Beyond Bowditch: The convergence of cardiac chronotropy and inotropy

The ability of the heart to acutely beat faster and stronger is central to the vertebrate survival instinct. Released neurotransmitters, norepinephrine and epinephrine, bind to β-adrenergic receptors (β-AR) on pacemaker cells comprising the sinoatrial node, and to β-AR on ventricular myocytes to modulate cellular mechanisms that govern the frequency and amplitude, respectively, of the duty cycles of these cells. While a role for sarcoplasmic reticulum Ca²⁺ cycling via SERCA2 and ryanodine receptors (RyR) has long been appreciated with respect to cardiac inotropy, recent evidence also implicates Ca²⁺ cycling with respect to chronotropy.
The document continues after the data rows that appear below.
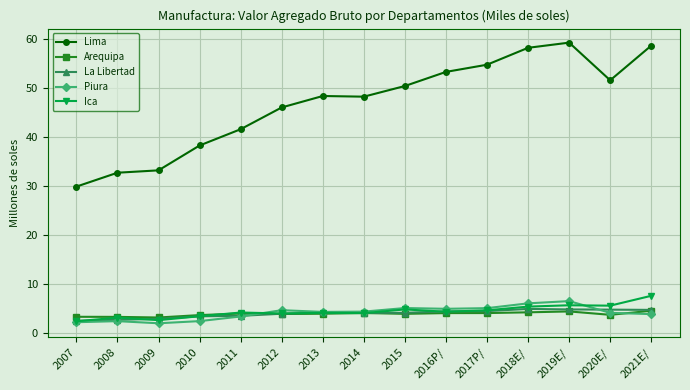

True or false: Lima and Ica intersect in this chart.

False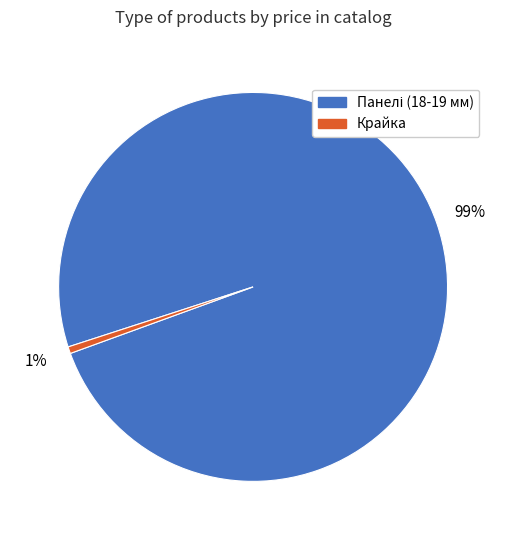

How many slices are in this pie chart?

2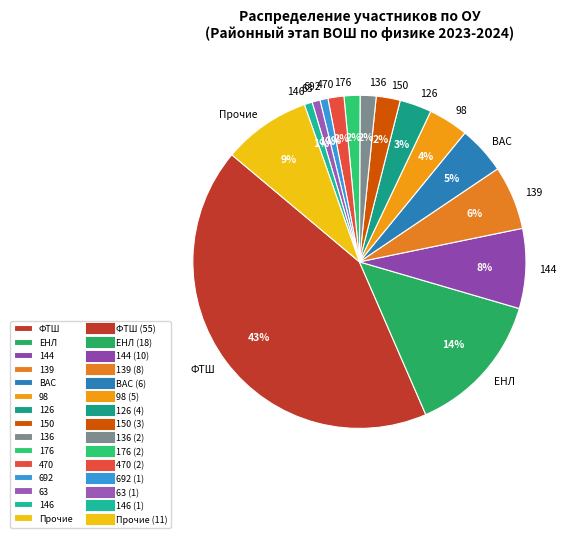

To the nearest percent, what portion does 126 represent?

3%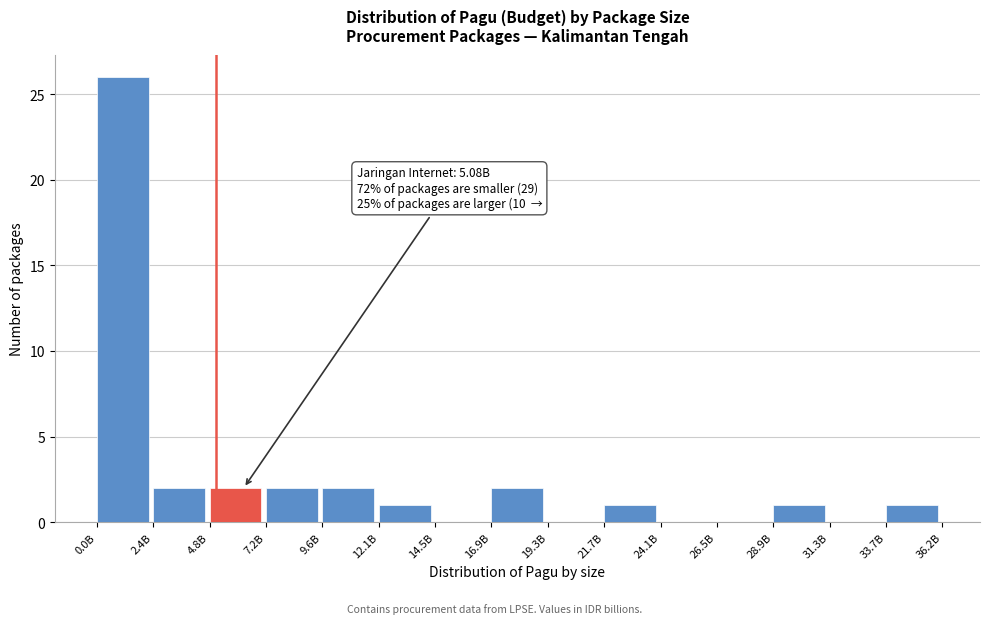

At which category does the chart reach its peak across all series?

0.0B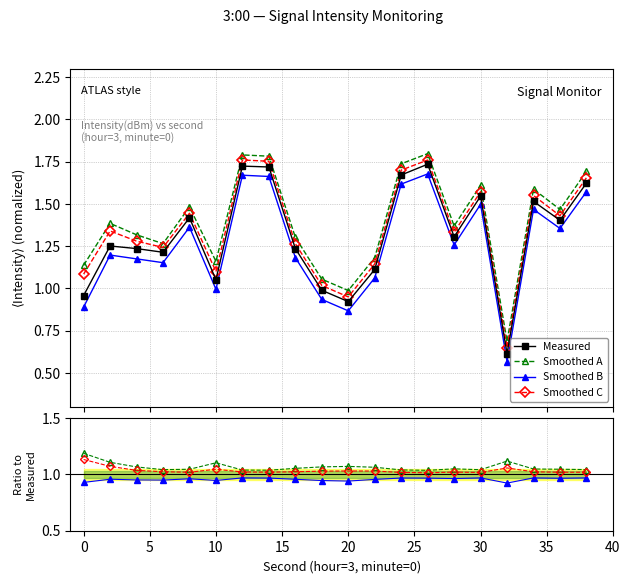

True or false: Smoothed A and Smoothed B cross at least once.

False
In spontaneously beating primary sinoatrial nodal pacemaker cells, RyR Ca²⁺ releases occurring during diastolic depolarization activate the Na⁺-Ca²⁺ exchanger (NCX) to produce an inward current that enhances their diastolic depolarization rate, and thus increases their beating rate. β-AR stimulation synchronizes RyR activation and Ca²⁺ release to effect an increased beating rate in pacemaker cells and contraction amplitude in myocytes: in pacemaker cells, the β-AR stimulation synchronization of RyR activation occurs during the diastolic depolarization, and augments the NCX inward current; in ventricular myocytes, β-AR stimulation synchronizes the openings of unitary L-type Ca²⁺ channel activation following the action potential, and also synchronizes RyR Ca²⁺ releases following depolarization, and in the absence of depolarization, both leading to the generation of a global cytosolic Ca_i transient of increased amplitude and accelerated kinetics. Thus, β-AR stimulation induced synchronization of RyR activation (recruitment of additional RyRs to fire) and of the ensuing Ca²⁺ release cause the heart to beat both stronger and faster, and is thus, a common mechanism that links both the maximum achievable cardiac inotropy and chronotropy.